In Exercises 1-4, find the equation \(y = {\beta _0} + {\beta _1}x\) of the least-square line that best fits the given data points.

1. \(\left( {0,1} \right),\left( {1,1} \right),\left( {2,2} \right),\left( {3,2} \right)\)

Use the x and y coordinates to find the \(X\) and \(y\) matrices.

\(X = \left[ {\begin{aligned}1&0\\1&1\\1&2\\1&3\end{aligned}} \right]\) and \(y = \left[ {\begin{aligned}1\\1\\2\\2\end{aligned}} \right]\)

The normal equation of \(X\beta = y\) can be obtained using \({X^T}X\beta = {X^T}y\) which is equivalent to \(\beta = {\left( {{X^T}X} \right)^{ - 1}}{X^T}y\).

Find \({X^T}X\) as follows:

\(\begin{aligned}{X^T}X &= \left[ {\begin{aligned}1&1&1&1\\0&1&2&3\end{aligned}} \right]\left[ {\begin{aligned}1&0\\1&1\\1&2\\1&3\end{aligned}} \right]\\ &= \left[ {\begin{aligned}{1 + 1 + 1 + 1}&{0 + 1 + 2 + 3}\\{0 + 1 + 2 + 3}&{0 + 1 + 4 + 9}\end{aligned}} \right]\\ &= \left[ {\begin{aligned}4&6\\6&{14}\end{aligned}} \right]\end{aligned}\)

Find the inverse of \({X^T}X\) as follows:

\(\begin{aligned}{\left( {{X^T}X} \right)^{ - 1}} &= {\left[ {\begin{aligned}4&6\\6&{14}\end{aligned}} \right]^{ - 1}}\\ &= \frac{1}{{56 - 36}}\left[ {\begin{aligned}{*{20}{c}}{14}&{ - 6}\\{ - 6}&4\end{aligned}} \right]\\ &= \frac{1}{{20}}\left[ {\begin{aligned}{14}&{ - 6}\\{ - 6}&4\end{aligned}} \right]\end{aligned}\)

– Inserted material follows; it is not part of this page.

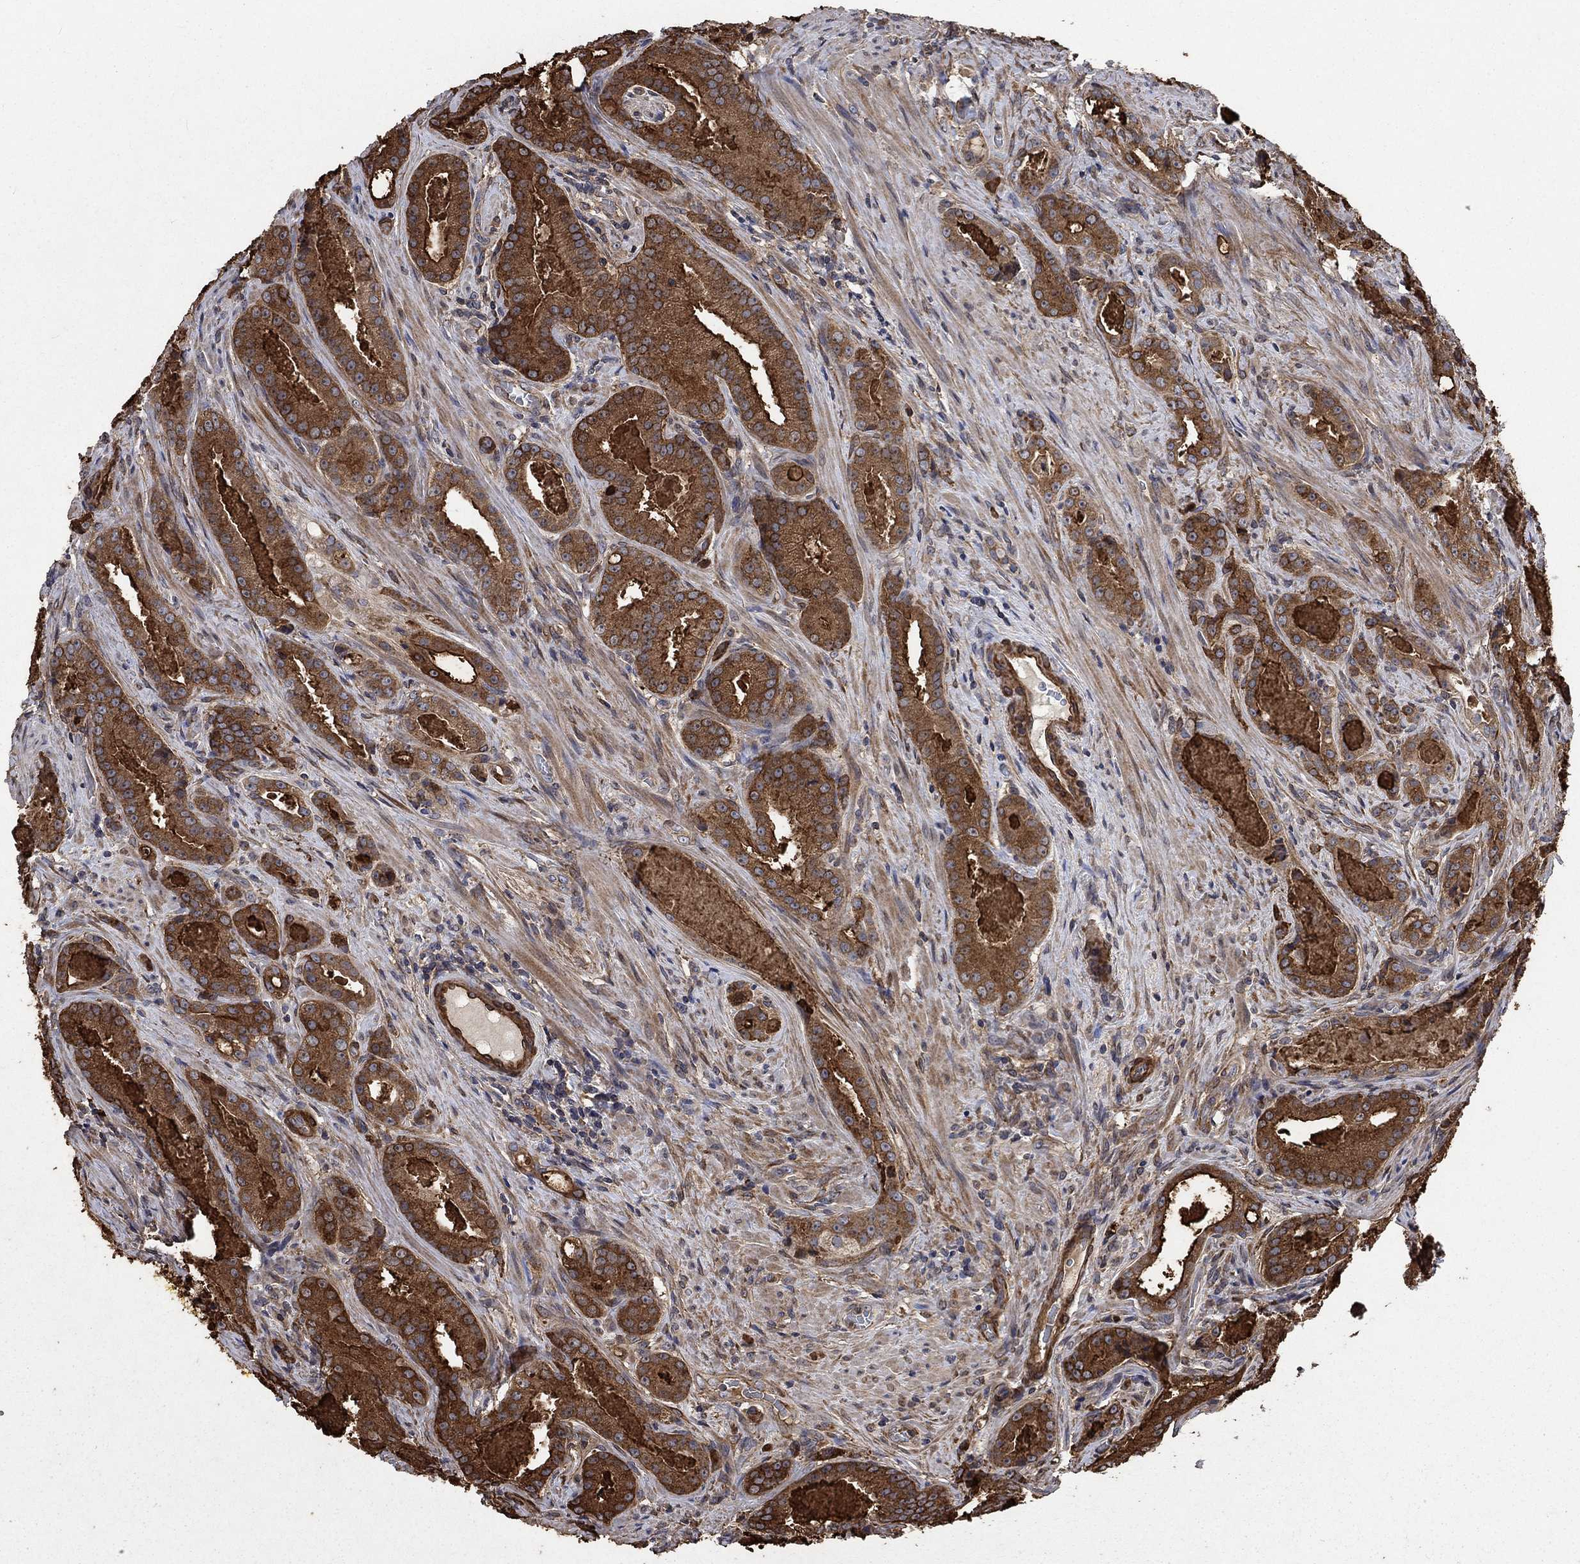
{"staining": {"intensity": "strong", "quantity": "25%-75%", "location": "cytoplasmic/membranous"}, "tissue": "prostate cancer", "cell_type": "Tumor cells", "image_type": "cancer", "snomed": [{"axis": "morphology", "description": "Adenocarcinoma, NOS"}, {"axis": "topography", "description": "Prostate"}], "caption": "Prostate cancer stained for a protein (brown) exhibits strong cytoplasmic/membranous positive expression in about 25%-75% of tumor cells.", "gene": "PDE3A", "patient": {"sex": "male", "age": 61}}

Find \({X^T}y\) as follows:

\(\begin{aligned}{X^T}y &= \left[ {\begin{aligned}1&1&1&1\\0&1&2&3\end{aligned}} \right]\left[ {\begin{aligned}1\\1\\2\\2\end{aligned}} \right]\\ &= \left[ {\begin{aligned}{1 + 1 + 2 + 2}\\{0 + 1 + 4 + 6}\end{aligned}} \right]\\ &= \left[ {\begin{aligned}6\\{11}\end{aligned}} \right]\end{aligned}\)

Substitute the calculated values in \(\beta = {\left( {{X^T}X} \right)^{ - 1}}{X^T}y\) and solve it as follows:

\(\begin{aligned}\beta &= {\left( {{X^T}X} \right)^{ - 1}}{X^T}y\\\beta &= \frac{1}{{20}}\left[ {\begin{aligned}{14}&{ - 6}\\{ - 6}&4\end{aligned}} \right]\left[ {\begin{aligned}6\\{11}\end{aligned}} \right]\\\beta &= \frac{1}{{20}}\left[ {\begin{aligned}{84 - 66}\\{ - 36 + 44}\end{aligned}} \right]\\\beta &= \frac{1}{{20}}\left[ {\begin{aligned}{18}\\8\end{aligned}} \right]\\\left[ {\begin{aligned}{{\beta _0}}\\{{\beta _1}}\end{aligned}} \right] &= \left[ {\begin{aligned}{0.9}\\{0.4}\end{aligned}} \right]\end{aligned}\)

Hence, the equation of the least-square line that best fits is \(y = 0.9 + 0.4x\).